DATA RECORDS:
--------------------

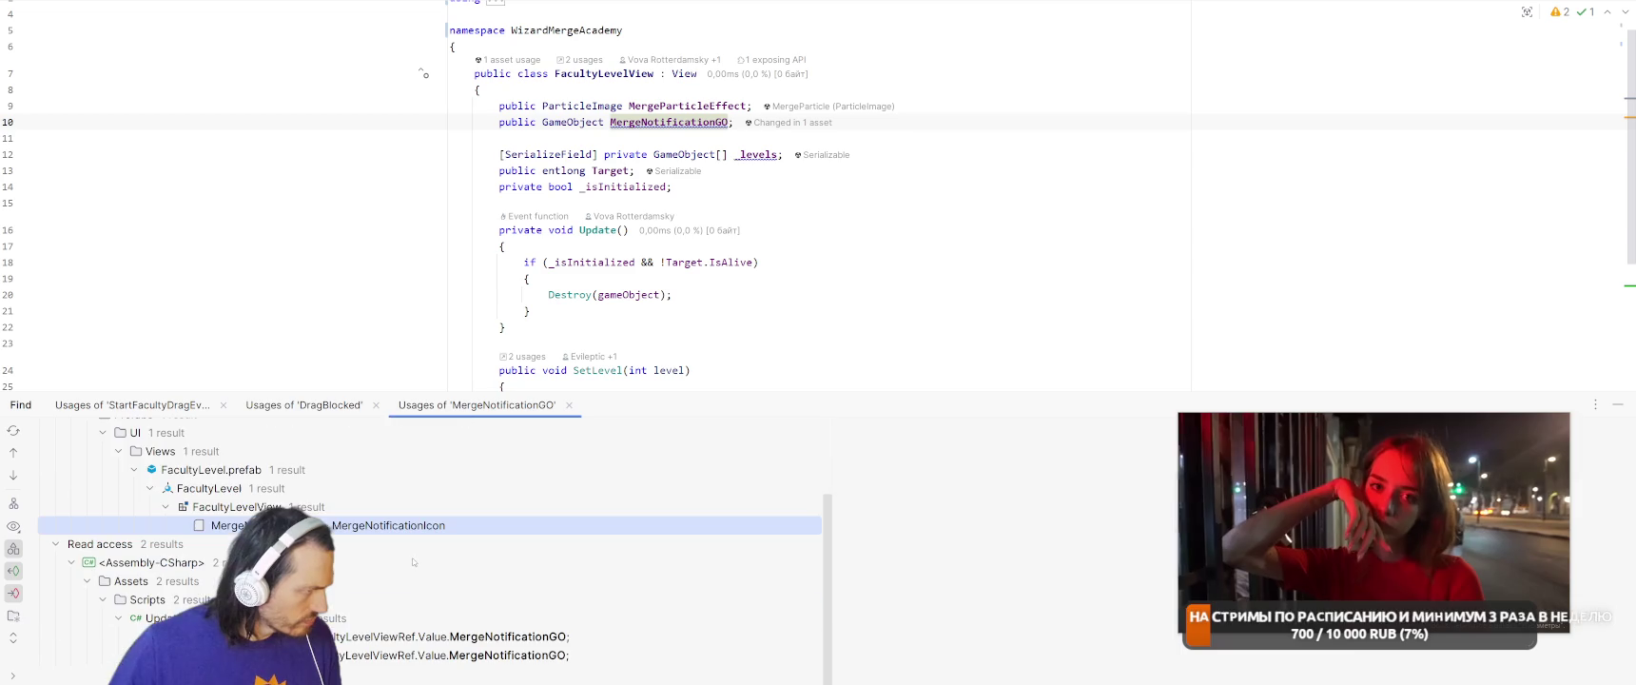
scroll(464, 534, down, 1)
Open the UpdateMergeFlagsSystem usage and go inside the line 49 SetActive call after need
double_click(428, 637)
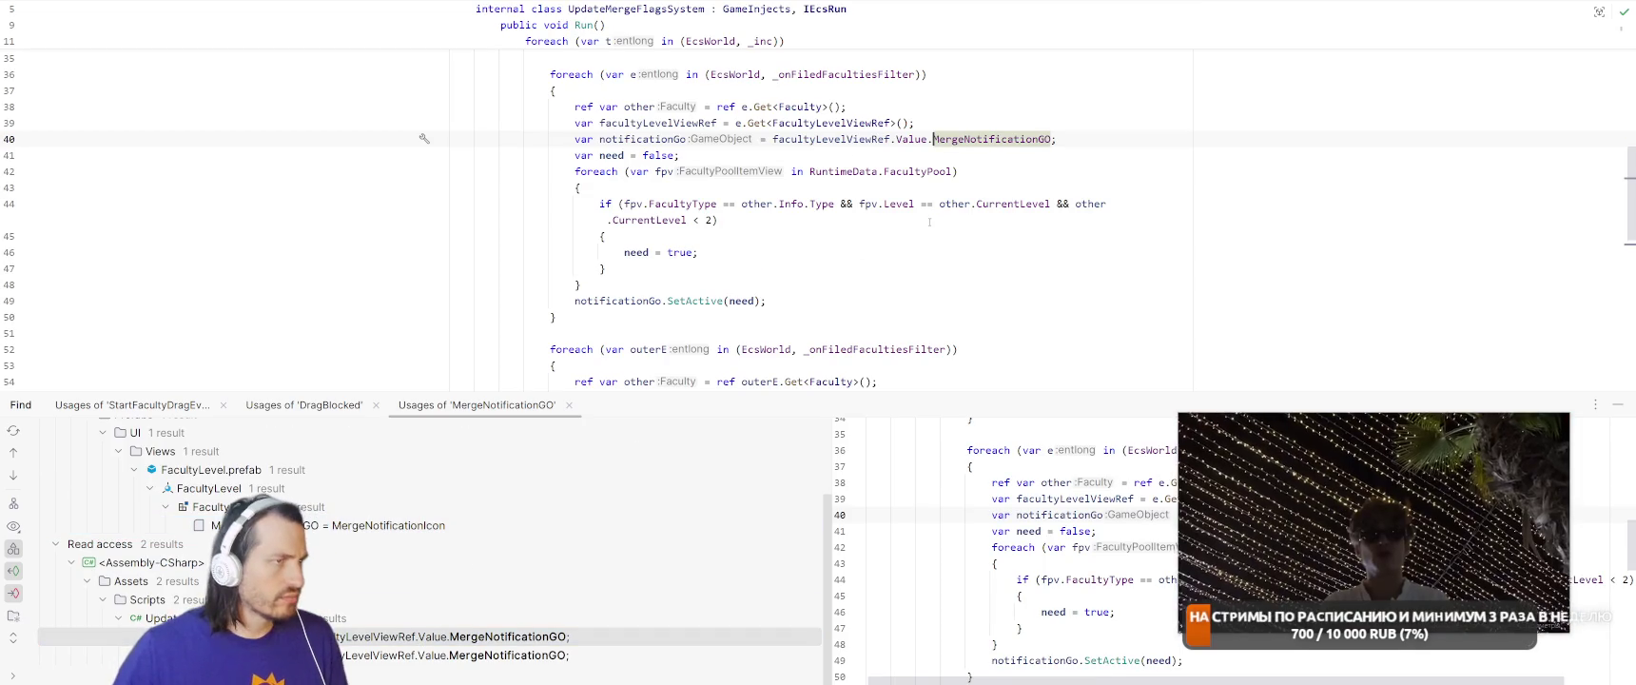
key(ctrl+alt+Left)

--------------------

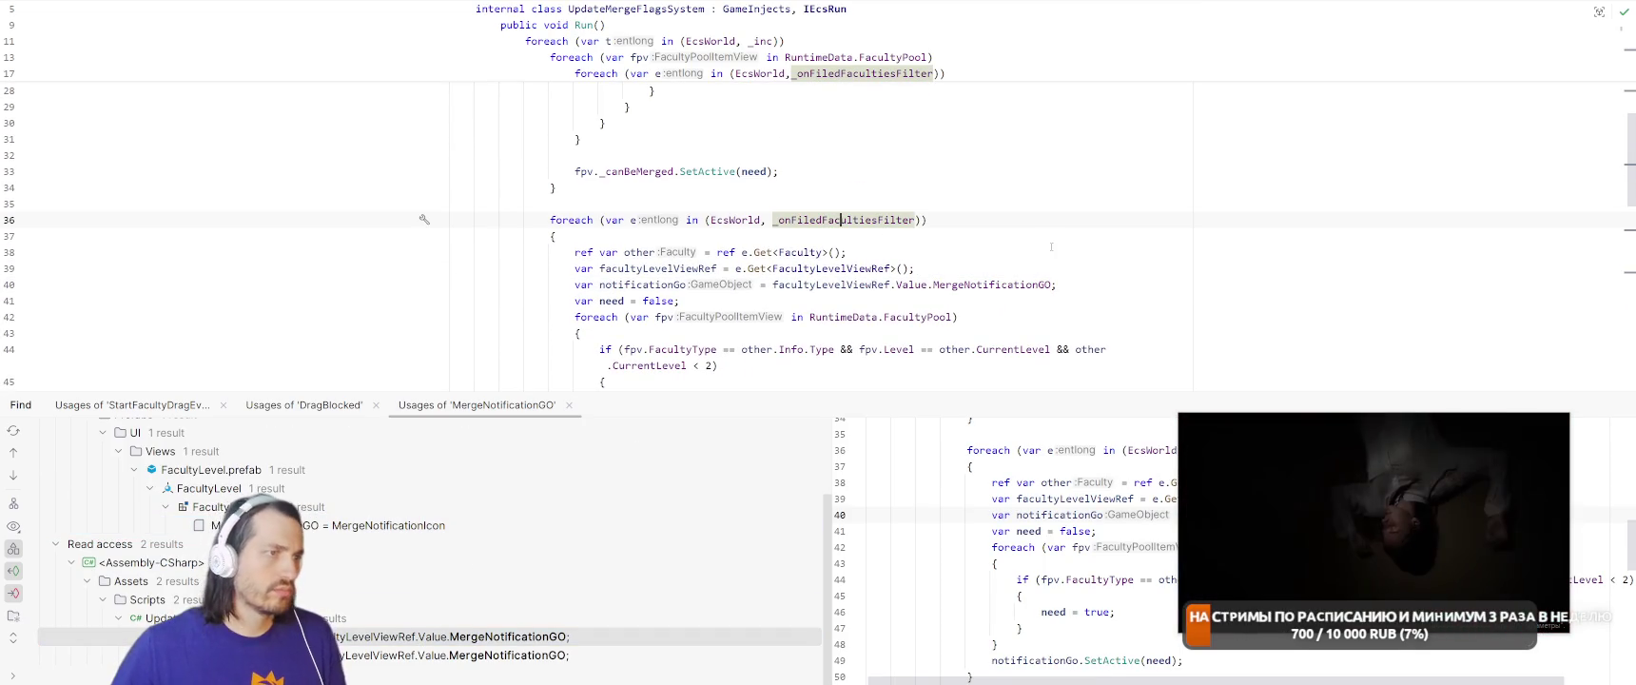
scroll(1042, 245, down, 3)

--------------------

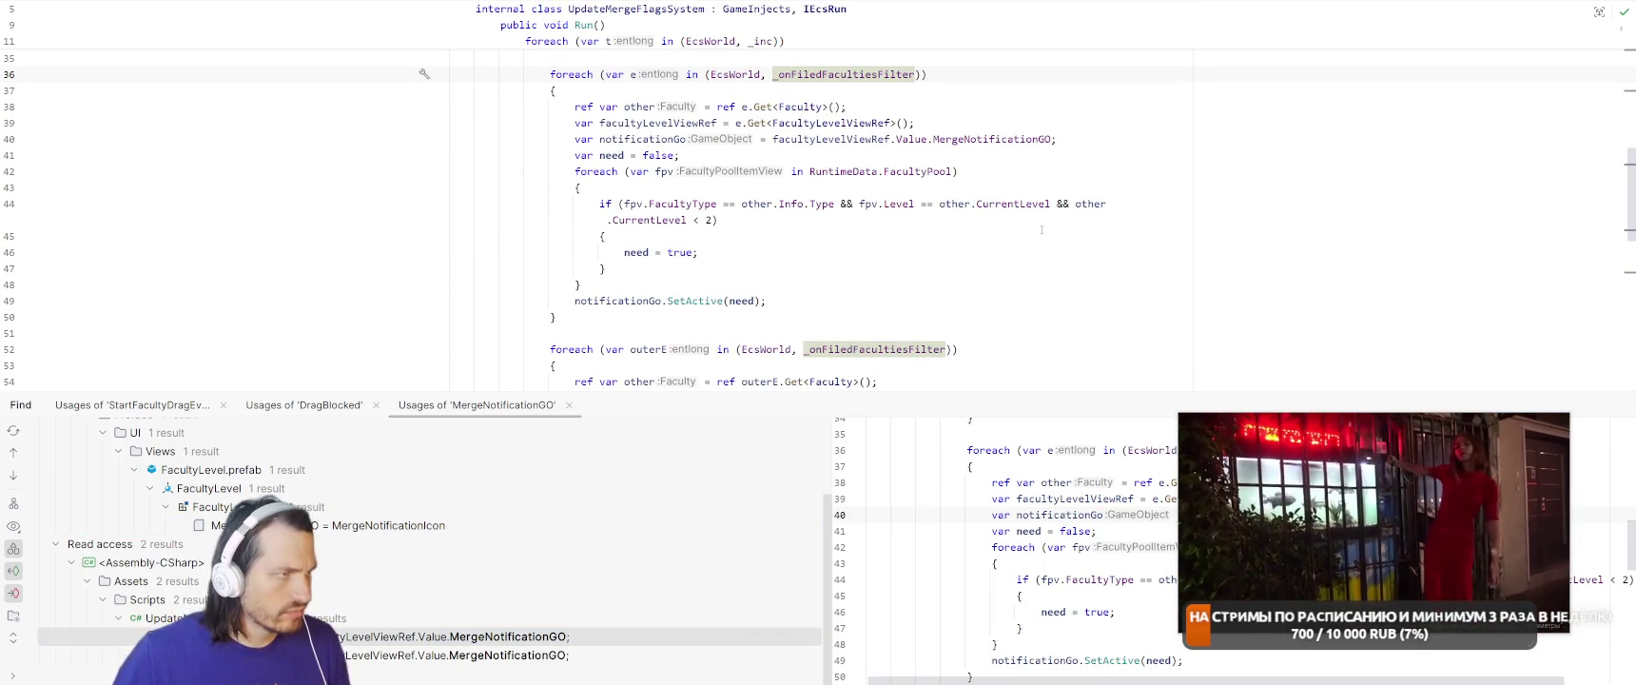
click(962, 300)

--------------------

TASK DESCRIPTION: Scan the records above for the word "down". Copy each line that has it.

WORKED SOLUTION:
scroll(464, 534, down, 1)
scroll(1042, 245, down, 3)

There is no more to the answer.